Von Gudula Geuther | 29.06.2016
    Demonstranten mit Schildern, auf denen die Wörter TTIP und CETA durchgestrichen sind
    Protest gegen die Freihandelsabkommen TTIP und CETA im Mai in Brüssel (picture alliance / dpa / EPA / Olivier Hoslet)
    Die Zustimmung der nationalen Parlamente zum europäisch-kanadischen Freihandelsabkommen solle zumindest keine Pflicht sein. Auf diese Entscheidung des Rechtsdienstes der EU-Kommission, die Kommissionspräsident Jean-Claude Juncker mitgeteilt hatte, reagierte Bundeskanzlerin Angela Merkel noch in der Nacht. Mit Widerspruch, was Deutschland betrifft, aber auch mit einem gewissen Verständnis für die Position der Kommission.
    "Ich hab heute in der Diskussion gesagt, dass es gute Gründe gibt, die nationalen Parlamente damit auch zu befassen, weil es eben auch eine politische Dimension gibt, aber die muss man dann wirklich auch von der rechtlichen unterscheiden. Und deshalb kann ich nicht die Kommission hier an den Pranger stellen und sagen, wenn sie eine Rechtsauffassung hat, dann ist das falsch."
    Die Kommission war zu dem Ergebnis gekommen, dass es sich bei CETA um ein sogenanntes "gemischtes Abkommen" handelt. Es liege also in der ausschließlichen Kompetenz der Europäischen Union. Das bedeutet, dass zwar in jedem Fall das Europäische Parlament zustimmen muss, aber weder nationale Parlamente noch – soweit innerstaatlich vorgesehen – die Bevölkerung über Referenden. Die Kommission habe viele Freihandelsabkommen abgeschlossen, so Angela Merkel, da sei nie die Frage nach gemischten Abkommen gestellt worden.
    Ein belgisches Parlament will CETA ablehnen
    Im Fall eines anderen Abkommens muss auch der Europäische Gerichtshof über die Frage entscheiden. Auch sonst muss die Kommission nicht das letzte Wort haben. Der Rat der Handelsminister könnte sie überstimmen, allerdings nur einstimmig. Sollte die Parlamentsbeteiligung verpflichtend sein, stünden die Chancen für CETA nicht gut. So hat eines der vier belgischen Regionalparlamente, die dann ebenfalls gefragt werden müssten, sich schon auf die Ablehnung festgelegt.

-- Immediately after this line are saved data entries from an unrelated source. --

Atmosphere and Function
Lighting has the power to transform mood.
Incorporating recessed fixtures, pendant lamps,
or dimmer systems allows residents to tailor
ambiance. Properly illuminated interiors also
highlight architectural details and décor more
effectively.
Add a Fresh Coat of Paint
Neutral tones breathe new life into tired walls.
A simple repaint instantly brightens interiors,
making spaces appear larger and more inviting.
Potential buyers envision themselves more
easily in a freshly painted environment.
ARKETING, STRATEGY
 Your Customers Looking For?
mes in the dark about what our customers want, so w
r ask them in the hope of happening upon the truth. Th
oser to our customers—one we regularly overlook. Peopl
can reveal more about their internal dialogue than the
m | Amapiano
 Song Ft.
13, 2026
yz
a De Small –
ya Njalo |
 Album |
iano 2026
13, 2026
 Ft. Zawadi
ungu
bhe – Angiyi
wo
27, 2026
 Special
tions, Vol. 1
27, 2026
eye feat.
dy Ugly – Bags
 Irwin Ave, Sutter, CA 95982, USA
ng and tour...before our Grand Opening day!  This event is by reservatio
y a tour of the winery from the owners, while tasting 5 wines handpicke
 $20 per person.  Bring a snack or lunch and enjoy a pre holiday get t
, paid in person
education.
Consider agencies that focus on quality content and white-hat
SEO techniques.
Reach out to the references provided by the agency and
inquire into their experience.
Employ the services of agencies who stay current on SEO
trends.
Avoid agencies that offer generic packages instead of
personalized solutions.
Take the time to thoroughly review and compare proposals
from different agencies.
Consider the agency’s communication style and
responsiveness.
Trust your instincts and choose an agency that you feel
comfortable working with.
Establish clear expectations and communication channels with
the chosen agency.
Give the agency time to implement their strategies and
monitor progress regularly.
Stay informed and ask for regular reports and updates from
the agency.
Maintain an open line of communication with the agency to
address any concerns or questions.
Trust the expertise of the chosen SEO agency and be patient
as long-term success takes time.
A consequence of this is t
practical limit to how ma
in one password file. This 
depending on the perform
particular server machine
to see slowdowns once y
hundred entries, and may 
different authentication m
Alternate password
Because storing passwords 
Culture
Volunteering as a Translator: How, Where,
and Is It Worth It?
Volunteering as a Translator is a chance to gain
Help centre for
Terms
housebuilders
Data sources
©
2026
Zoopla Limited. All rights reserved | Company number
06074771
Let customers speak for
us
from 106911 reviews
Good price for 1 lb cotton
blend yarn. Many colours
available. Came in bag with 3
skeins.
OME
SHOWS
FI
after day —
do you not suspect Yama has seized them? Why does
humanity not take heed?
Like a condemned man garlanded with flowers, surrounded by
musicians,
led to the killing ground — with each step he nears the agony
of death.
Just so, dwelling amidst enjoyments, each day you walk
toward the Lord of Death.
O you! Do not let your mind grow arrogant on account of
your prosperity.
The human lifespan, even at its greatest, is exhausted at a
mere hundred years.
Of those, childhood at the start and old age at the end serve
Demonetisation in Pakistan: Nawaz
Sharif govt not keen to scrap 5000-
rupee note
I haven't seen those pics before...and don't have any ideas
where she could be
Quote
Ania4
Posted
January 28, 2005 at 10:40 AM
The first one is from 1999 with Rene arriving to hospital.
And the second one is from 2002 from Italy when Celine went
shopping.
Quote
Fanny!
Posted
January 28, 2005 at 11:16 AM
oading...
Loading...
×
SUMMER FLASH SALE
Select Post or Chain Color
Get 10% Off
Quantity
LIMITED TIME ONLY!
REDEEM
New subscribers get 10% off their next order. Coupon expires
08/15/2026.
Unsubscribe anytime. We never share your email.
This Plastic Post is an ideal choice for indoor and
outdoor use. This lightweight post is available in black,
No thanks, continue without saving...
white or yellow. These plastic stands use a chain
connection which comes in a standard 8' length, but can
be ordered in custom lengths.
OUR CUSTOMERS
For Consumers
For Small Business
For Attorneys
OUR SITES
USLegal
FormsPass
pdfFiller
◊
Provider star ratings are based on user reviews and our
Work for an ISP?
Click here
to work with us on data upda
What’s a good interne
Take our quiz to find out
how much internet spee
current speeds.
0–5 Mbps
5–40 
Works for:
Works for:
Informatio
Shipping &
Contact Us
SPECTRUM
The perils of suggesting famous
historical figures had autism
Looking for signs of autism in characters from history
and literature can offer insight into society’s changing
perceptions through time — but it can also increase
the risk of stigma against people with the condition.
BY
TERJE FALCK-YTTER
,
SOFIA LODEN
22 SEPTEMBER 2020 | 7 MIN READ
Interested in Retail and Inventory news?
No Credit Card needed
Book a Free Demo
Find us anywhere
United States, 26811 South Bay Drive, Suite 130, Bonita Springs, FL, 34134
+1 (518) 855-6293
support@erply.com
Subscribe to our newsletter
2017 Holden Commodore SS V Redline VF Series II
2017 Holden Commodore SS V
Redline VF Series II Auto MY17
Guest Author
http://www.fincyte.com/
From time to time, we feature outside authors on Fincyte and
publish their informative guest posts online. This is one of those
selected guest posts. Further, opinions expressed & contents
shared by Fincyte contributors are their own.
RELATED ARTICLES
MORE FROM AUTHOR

Angela Merkel:
    "Für Deutschland kann ich erklären: Egal, wie das Ganze endet, wir werden den Bundestag um eine Meinungsbildung bitten, damit wir sozusagen auch die Partizipation des Bundestages haben, weil wir das als Unterstützung für unser Votum in Brüssel brauchen."
    Wie immer das dann aussehen könnte. Denkbar wäre etwa eine Entschließung des Parlaments.
    Auch Wirtschaftsminister und SPD-Chef Sigmar Gabriel hatte zuvor für den Fall einer solchen Kommissionsentscheidung verkündet, nur mit einem Ja von Bundestag und – in seinem Fall – auch Bundesrat zustimmen zu wollen. Der Opposition in Deutschland genügt das nicht. Sie kritisiert die Entscheidung der Kommission als solche.
    Kritik von Grünen und Linken
    "Herr Juncker hat offensichtlich den Schuss nicht gehört", sagt etwa im Deutschlandradio Kultur der grüne Europaabgeordnete Sven Giegold. Die Rechte der nationalen Parlamente würden beschnitten. "Das ist nicht akzeptabel, da genügt auch nicht, wenn in Deutschland der Bundestag mit abstimmen darf. Worum es Herrn Juncker geht, ist offensichtlich: Der Widerstand gegen CETA ist so groß, dass er in vielen Mitgliedsländern sich einen Korb holen würde, und nur weil man sein Ziel durchsetzen will, demokratische Regeln auszuhebeln, erzeugt Europaverdruss."
    Mehr Politikverdrossenheit und Europaskepsis sagt auch Grünen-Chefin Simone Peter voraus. Und Linken-Chefin Katja Kipping twitterte: "Demokratie sieht anders aus." Dagegen hatte Kommissionspräsident Juncker laut Teilnehmern des laufenden EU-Gipfels gewarnt: Sollten EU-Abkommen aus politischen Gründen zur gemischten Zuständigkeit erklärt werden, sei das ein Rezept zur Lähmung der EU.